- Official movie poster
- Directed by: Romy Suzara
- Screenplay by: Felix Dalay; Jojo Lapus; Romy Suzara;
- Story by: Felix Dalay; Jojo Lapus;
- Produced by: Jose Mari M. Bautista
- Starring: Donna Cruz; Bong Revilla;
- Cinematography: Danny Bustos
- Edited by: Renato de Leon
- Music by: Jaime Fabregas
- Production companies: Mahogany Pictures; Viva Films;
- Distributed by: Viva Films
- Release date: June 27, 1996;
- Running time: 115 minutes
- Country: Philippines
- Language: Filipino

= Pag-ibig Ko Sayo'y Totoo =

Philippine romantic action film

Pag-ibig Ko Sayo'y Totoo is a 1996 Philippine romantic action film directed by Romy Suzara. The film stars Bong Revilla and Donna Cruz. It is named after Blue Jeans' hit song Paniwalaan Mo.

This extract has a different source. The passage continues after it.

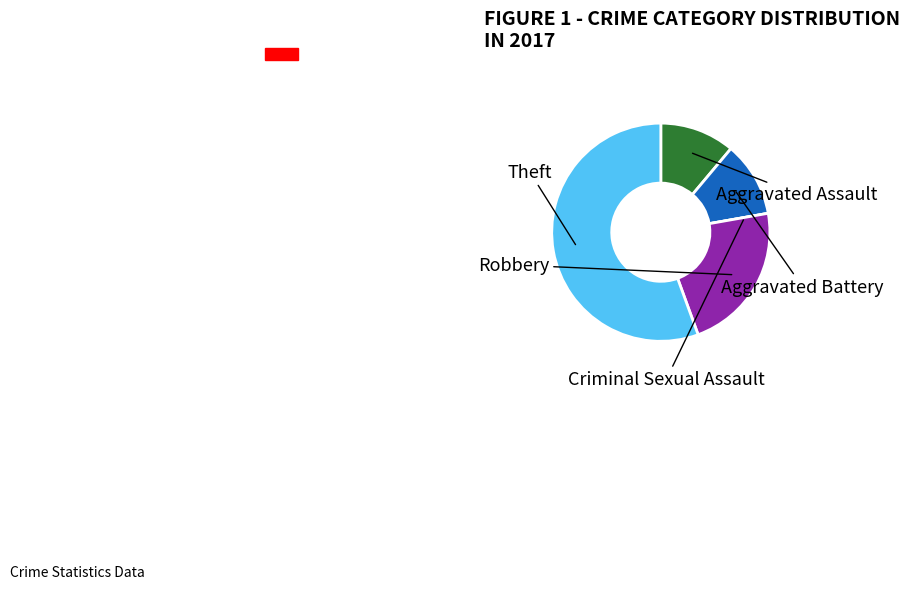

To the nearest percent, what is the difference between the Robbery and Aggravated Battery slice percentages?

11%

The film is streaming online on YouTube.

==Synopsis==
Despite grieving for the death of his fiancee, Lt. Mario Romero, a law enforcer has accepted his assignment of protecting Dulce, daughter of a businessman who is targeted by rival enemies.

==Cast==
- Bong Revilla as Lt. Mario Romero
- Nanette Medved as Beth
- Donna Cruz as Dulce
- Paquito Diaz as Mr. Diaz
- Tirso Cruz III as Manny Diaz
- E. R. Ejercito as Jett Diaz
- Ernie Zarate as Cmdre. Manalo
- Ramil Rodriguez as Mr. Lopez
- Mia Gutierrez as Mrs. Lopez
- Dexter Doria as Beth's Mother
- Idda Yaneza as Yaya Charing
- Val Iglesias as Ilagan
- Edwin Reyes as Rodrigo
- Atoy Co as Cortez
- Erick Torrente as Torrente
- Berting Labra as Tata Berting

==Production==
Ikaw Lang at Ako, the Tagalog version of Only Me and You, was later on included in Donna Cruz's 1996 album Habang May Buhay as a bonus track. Both versions of the song were used in the film, with the former being a medley with Blue Jeans' Paniwalaan Mo.